Multi-Faith Community and Worship Centre – Issue 20

Let’s address the elephant in the room right away, Nexus talking religion makes as much sense as getting relationship advice from Taylor Swift or having Kendal Jenner solve racism with Pepsi. Nexus is largely a collective of godless heathens who, were they ever to set foot in a church, may spark an apocalyptic event talked about in the Book of Revelations.

Yet every few years we can’t help but kick a fucking hornets’ nest. In the late 60s we took on the Lady Goodfellow Church because they were scared of the growing generation of Kennedy Catholics. Since then we have nailed an easter bunny to the cross and turned religiosity as a construct into a punchline. Why? Because we are snide and elitist. This isn’t going to be this but it is going to start that way. If you are religious then please stick with us till the end before you start writing your letters because, honestly, we are running out of frames.


Some of you may create a convincing argument for the Lady Goodfellow church. But if that argument mentions it being a historic building then your argument is exactly the same as those arguing for confederate statues in the states but without the same degree of hate. 

Here is the thing, everything used to be something before it wasn’t. The Cowshed used to be a place where we milked cows. That in no way should stop us from tearing it down and building a Bakehouse and a laundromat. Likewise, the Lady Goodfellow served a religious community for decades providing spiritual instruction, compassion and understanding. But does it really service the plurality that is a diverse student community now? We are going to say no.

It’s here we would like to add our other disclaimer. Brother Andrew is a lad. We aren’t saying we would remove the worship, just relocate.


It is easy to fall into tragedy and hopelessness and not see a path out of it. Last year the madness and tragedy of March 15th made us all stop and reevaluate what was important. One of the things the WSU has worked on with the University has been prayer rooms for our Muslim students that cater to their specific needs. While we don’t want to diminish or demean those efforts the reality is that it was “the best we can do at the time.” But what if we could do more?

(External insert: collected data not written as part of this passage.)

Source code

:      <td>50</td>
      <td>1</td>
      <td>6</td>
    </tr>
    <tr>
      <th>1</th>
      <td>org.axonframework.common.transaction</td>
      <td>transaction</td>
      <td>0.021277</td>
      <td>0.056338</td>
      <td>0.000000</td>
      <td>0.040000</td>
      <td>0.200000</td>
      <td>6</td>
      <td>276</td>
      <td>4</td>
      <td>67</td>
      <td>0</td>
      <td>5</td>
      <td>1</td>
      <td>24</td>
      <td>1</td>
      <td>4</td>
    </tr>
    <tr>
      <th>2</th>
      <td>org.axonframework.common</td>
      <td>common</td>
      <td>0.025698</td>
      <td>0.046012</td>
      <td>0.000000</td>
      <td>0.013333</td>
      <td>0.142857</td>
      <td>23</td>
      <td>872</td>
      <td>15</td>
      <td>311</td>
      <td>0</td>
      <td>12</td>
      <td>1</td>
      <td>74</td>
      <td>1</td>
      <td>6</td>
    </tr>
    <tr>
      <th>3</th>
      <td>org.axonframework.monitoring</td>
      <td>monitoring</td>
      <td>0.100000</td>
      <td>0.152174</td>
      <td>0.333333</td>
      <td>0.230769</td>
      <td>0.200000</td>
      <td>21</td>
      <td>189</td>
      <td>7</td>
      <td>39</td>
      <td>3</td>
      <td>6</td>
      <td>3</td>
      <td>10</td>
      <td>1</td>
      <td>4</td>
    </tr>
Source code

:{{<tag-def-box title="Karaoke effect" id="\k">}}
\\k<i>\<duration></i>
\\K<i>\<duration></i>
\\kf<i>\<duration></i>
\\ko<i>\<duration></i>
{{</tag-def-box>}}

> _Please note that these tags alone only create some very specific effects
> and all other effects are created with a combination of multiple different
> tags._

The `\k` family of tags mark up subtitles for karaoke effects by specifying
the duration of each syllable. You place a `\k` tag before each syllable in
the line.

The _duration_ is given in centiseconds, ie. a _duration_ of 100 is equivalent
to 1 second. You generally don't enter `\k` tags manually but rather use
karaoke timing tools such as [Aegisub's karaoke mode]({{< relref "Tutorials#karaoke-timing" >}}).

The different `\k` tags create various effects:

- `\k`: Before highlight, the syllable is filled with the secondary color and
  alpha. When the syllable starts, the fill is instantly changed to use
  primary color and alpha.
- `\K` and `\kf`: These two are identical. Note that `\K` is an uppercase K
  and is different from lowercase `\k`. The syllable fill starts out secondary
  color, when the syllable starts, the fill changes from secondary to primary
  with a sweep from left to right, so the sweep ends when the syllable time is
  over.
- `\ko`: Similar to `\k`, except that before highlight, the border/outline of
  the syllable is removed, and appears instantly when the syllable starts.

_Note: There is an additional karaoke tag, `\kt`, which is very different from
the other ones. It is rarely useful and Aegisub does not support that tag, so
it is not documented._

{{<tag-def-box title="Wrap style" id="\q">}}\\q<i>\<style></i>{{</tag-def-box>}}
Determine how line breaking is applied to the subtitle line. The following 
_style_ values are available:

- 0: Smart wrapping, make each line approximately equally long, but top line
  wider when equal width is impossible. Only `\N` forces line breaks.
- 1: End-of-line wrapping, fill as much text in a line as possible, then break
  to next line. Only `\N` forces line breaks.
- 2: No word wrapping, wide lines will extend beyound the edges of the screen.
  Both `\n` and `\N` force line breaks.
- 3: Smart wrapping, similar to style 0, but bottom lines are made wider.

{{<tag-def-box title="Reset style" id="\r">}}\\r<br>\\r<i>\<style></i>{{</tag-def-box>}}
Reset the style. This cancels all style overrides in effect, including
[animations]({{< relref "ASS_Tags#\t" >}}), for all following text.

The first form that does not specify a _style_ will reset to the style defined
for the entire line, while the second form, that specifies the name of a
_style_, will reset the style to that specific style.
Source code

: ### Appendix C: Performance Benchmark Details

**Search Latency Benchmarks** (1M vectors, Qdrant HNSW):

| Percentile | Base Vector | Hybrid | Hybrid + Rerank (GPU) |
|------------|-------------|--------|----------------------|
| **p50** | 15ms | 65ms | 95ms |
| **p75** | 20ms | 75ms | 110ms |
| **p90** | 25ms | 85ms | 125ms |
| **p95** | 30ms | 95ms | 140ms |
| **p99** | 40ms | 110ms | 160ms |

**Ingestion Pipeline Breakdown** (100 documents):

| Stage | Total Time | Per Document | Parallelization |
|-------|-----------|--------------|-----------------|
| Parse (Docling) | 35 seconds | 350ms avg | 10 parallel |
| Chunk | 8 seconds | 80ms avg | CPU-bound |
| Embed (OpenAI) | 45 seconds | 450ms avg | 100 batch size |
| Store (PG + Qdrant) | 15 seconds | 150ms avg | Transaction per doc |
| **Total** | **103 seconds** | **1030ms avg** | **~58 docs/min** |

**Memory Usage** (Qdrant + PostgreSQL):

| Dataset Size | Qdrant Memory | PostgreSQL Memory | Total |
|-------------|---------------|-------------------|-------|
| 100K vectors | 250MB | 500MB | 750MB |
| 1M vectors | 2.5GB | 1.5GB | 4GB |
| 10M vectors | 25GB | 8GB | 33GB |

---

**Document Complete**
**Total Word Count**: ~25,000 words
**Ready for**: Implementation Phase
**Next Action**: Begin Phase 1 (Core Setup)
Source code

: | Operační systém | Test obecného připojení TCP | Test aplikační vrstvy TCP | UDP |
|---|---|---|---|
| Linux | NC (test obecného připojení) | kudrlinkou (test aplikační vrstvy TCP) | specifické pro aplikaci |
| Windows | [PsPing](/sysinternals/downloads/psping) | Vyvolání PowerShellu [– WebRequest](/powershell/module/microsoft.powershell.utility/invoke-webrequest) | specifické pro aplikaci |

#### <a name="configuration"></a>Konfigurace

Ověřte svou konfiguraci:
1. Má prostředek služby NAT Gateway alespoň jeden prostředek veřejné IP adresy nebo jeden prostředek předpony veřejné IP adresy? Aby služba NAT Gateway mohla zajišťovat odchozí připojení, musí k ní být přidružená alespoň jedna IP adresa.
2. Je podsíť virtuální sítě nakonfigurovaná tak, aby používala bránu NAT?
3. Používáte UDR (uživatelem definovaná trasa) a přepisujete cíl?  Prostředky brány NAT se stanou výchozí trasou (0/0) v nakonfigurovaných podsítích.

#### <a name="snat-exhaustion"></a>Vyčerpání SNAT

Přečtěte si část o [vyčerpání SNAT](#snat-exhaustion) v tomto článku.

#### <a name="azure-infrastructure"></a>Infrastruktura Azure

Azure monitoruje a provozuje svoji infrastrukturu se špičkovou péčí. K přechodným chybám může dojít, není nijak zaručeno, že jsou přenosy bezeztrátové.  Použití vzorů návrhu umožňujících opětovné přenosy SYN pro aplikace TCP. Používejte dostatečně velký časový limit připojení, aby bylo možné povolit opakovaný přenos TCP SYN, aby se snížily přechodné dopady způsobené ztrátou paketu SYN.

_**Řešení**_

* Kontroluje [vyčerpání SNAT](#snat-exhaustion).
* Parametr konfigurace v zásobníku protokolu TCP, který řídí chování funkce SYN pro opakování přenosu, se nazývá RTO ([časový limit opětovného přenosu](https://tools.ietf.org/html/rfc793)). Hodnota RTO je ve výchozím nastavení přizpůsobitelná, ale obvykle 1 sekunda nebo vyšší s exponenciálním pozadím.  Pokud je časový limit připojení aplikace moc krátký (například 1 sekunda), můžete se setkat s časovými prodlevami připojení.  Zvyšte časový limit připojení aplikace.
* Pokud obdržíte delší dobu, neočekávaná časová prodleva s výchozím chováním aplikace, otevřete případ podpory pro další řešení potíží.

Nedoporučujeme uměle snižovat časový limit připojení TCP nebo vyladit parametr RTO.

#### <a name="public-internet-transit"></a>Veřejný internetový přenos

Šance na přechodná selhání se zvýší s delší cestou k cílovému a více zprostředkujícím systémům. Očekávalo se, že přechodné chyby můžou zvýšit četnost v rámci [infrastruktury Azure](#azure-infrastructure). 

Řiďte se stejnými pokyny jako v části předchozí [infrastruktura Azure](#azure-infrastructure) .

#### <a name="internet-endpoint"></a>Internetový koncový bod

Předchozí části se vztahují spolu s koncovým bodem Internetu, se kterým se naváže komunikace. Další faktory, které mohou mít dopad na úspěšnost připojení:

We have already written about our WSU clubs village. The centrepiece of this would be a new community multi-faith centre. A shared state of the art house of worship for every religion practised on campus. With socialisation and bookable spaces for some of the faith based clubs, single access prayer rooms, and resources for each groups specific needs.


Largely exactly as it does now with opportunities for each community to have set services of worship or prayer, a small kitchenette for catering and some small event spaces. Religious leaders on campus could work together for scheduling and student interfaith committees could meet as a committee to organise both singular and shared experience including campus faith days in the club village.